Based on my experience, it pays to listen to other people about not spoiling your child. There is wisdom in what other people see about you and your child’s actions, them being the third party who sees you and your child more objectively. In my case, I listen to my mom whenever she tells me that Basti is asking for too much.

At the same time, as a parent, I also have an instinct about whether I should give my child something he is asking for or not. I always ask myself, is it reasonable? Does he deserve it? Can I afford it? If I buy it, will it or will it not destroy my budget? Depending on the answers to these four questions, I would buy something for my child (but usually, I end up buying really good books for kids…on sale).

Needs vs. wants

When I was growing up, I always heard the phrase "needs, not wants" in the Catholic school I attended. It was a struggle to understand it then, and a struggle to make Basti understand it now.

But the key is to be firm and to be patient in explaining to your child when it is good to ask for something, when they can expect something and how they should feel when they don’t get that something. I always tell Basti this (and it usually works), "Kung merong pambili, meron. Kung wala, wala." With this firm statement, all the whining stops. And although he will have a little grudge in the beginning, it will eventually fade into understanding.

Evelyn says that parents should train the children to appreciate toys that they already have, and to appreciate the person who gave the toys to them, even if it's unexpected.

"This way, the child will learn to appreciate the gift and the person behind the gift," she says. "It will instill values and virtues at the same time."

Evelyn adds that although the gift may initially be something the kid doesn’t like, it could eventually become his favorite when he learns about its uses and functions. It’s up to the parent to help him discover these.

Communicate

"Take the time to explain to your child what he can have or not, especially for practical reasons and when the budget is limited," says Evelyn. "Be patient in talking to your child. It will rub off on him before you know it."

The bottom line is that children imitate what they see their parents do, or say what they hear their parents say. If they see you ungrateful or disappointed about a gift you were given, they would think that complaining about something one has received is normal.

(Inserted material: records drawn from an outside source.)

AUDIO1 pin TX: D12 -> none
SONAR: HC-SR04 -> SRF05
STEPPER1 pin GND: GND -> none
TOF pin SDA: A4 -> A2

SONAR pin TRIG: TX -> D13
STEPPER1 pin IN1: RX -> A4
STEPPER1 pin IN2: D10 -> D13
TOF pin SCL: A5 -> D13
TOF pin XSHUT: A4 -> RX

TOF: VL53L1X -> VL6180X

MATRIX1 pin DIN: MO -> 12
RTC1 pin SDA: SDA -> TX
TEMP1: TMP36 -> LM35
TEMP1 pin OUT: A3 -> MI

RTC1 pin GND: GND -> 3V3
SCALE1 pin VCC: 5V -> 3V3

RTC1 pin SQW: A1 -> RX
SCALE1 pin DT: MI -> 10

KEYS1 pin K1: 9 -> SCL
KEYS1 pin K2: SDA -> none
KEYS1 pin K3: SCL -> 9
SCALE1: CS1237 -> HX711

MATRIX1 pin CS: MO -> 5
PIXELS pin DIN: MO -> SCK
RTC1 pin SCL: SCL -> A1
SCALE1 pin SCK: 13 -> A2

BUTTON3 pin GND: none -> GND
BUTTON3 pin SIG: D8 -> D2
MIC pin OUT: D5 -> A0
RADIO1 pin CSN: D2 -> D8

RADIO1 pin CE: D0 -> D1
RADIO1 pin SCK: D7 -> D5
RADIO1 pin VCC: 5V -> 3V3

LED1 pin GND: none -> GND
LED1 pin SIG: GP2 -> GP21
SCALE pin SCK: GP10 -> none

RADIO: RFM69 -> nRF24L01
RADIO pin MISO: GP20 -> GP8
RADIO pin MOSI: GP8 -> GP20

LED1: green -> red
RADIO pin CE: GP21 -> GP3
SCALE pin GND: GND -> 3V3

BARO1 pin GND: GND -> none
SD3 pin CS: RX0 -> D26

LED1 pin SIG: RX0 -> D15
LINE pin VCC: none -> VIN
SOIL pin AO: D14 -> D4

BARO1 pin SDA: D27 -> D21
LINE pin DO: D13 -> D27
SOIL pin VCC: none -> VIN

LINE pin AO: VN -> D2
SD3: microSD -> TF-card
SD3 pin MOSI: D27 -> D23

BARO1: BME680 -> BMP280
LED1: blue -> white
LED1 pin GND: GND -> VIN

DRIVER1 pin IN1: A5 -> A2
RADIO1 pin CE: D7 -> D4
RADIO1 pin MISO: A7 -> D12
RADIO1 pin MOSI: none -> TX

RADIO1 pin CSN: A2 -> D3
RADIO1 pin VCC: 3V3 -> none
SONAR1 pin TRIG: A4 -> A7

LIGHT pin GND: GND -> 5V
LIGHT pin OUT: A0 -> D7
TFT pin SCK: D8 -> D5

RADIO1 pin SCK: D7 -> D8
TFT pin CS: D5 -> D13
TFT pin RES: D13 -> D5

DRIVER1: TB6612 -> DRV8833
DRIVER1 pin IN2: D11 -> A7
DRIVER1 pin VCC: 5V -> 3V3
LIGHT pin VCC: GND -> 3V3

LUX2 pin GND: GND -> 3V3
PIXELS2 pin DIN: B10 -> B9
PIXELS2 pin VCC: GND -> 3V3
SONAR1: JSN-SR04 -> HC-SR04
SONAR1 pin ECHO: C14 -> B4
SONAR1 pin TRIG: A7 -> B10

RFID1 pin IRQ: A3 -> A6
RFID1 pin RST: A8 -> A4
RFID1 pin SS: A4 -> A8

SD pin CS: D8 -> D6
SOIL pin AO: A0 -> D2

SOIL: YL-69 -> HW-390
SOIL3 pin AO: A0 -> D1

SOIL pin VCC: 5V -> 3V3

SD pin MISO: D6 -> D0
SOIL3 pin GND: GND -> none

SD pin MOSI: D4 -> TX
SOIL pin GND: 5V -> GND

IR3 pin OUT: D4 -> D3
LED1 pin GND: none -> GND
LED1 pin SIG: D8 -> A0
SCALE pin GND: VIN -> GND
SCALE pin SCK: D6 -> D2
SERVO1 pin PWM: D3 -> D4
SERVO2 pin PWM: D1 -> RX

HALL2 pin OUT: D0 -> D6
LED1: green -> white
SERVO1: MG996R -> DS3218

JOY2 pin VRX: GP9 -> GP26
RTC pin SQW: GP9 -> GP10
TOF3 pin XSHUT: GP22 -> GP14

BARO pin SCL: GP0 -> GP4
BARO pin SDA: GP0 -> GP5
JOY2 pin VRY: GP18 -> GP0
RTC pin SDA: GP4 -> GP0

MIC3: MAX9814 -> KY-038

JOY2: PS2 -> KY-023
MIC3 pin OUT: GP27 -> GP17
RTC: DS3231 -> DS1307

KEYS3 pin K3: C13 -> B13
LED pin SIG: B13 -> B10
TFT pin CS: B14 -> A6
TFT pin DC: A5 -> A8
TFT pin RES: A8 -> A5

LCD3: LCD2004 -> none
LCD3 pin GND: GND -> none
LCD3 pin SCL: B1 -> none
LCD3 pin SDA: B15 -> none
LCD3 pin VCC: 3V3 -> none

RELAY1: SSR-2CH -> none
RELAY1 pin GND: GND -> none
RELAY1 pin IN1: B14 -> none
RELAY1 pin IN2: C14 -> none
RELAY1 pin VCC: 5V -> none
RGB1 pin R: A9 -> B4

But if you show your child that you appreciate all gifts you are given (especially if it comes from them), they will do the same. Teach them that all gifts are precious, and that all gifts must be thanked for. Behind every gift received is a thought and gesture from the giver. Time and effort was put into that gift, so one must at least show appreciation by saying "thank you."

In an episode of Grey’s Anatomy, a father of a patient said, "It’s a parent’s job to control his child." How our child is molded depends on us. They will learn that when we show appreciation to others, everyone ends up happy; and that’s the way it should be.

(And by the way, I saved enough money to buy that toy robot for Basti. His patience and obedience wore off, and he’s getting a wonderful surprise on Christmas Day.)